I need to read and save in the database two files the first (smaller) has about 49,000 rows (each row will be make a record). I parse this file by instantiating the object and then saving that object to the database using Doctrine. I can save about 13,000 records, after which the script dies due to memory consumption.
Although the file is large having more than 100MB I do not load the entire file into memory, I read one line at a time. The complete process of reading the file, instance creation, parse, and loading all other data for the file to work (with the exception of Doctrine) never consumes more than 30 MB (consumes less than 2.5% of ram). Only when you run Doctrine does the memory consumption increase absurdly.

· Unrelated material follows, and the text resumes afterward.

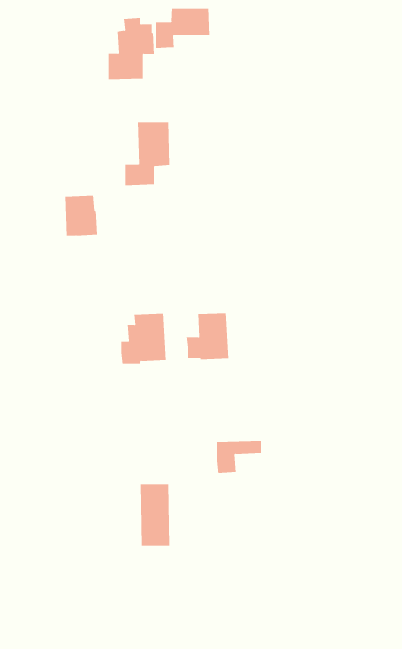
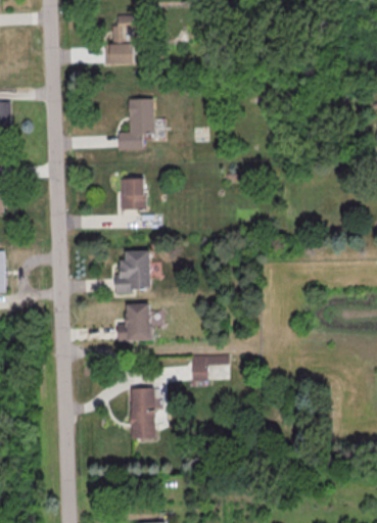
building: [155,8,210,49] -> none
building: [65,195,98,236] -> [120,178,146,210]
building: [186,313,229,360] -> [116,304,151,342]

I know that it is possible to increase the amount of memory to be used by changing php.ini directives or using ini_set, but I would not like that solution. The object just needs to be written to the database and not be in memory.
I tried to retrieve the elements and remove them from memory using detach:
private function clearBatch() {
$id = $this->last->getId() - 1000;
$query = $this->getDoctrine()->getEntityManager()->createQuery(sprintf('SELECT c FROM {MyObjet} c WHERE c.id >= \'%d\'', $id > 0 ? $id : 0));
$cache = $query->getResult();
foreach ($cache as $c) {
$this->getDoctrine()->getManager()->detach($c);
}
$query->free();
$this->getDoctrine()->getManager()->clear();
$this->getDoctrine()->resetManager();
gc_collect_cycles();
}
But the script always dies, I believe that the doctrine is every insert storing it in memory, but I just need to feed the database with this information. This does not need to be in memory.
Every 1000 records I enter (persist) I run clearBatch
public function onProcess($c){
$this->getDoctrine()->getManager()->persist($c);
$this->count++;
$this->last = $c;
if ($this->count % 1000 == 0) {
$this->getDoctrine()->getManager()->flush();
$this->clearBatch();
}
}
I even tried calling the Garbage Collector.
If I do not store in persistence I can read all the records. And my memory consumption is constant (it reaches that peak, right at the beginning of the script and stays to the end) 2.4% (it's a test-only VMWare, has 1GB of ram), the script dies when it reaches ~ 14%.
The onProcess function is called in the file reading loop.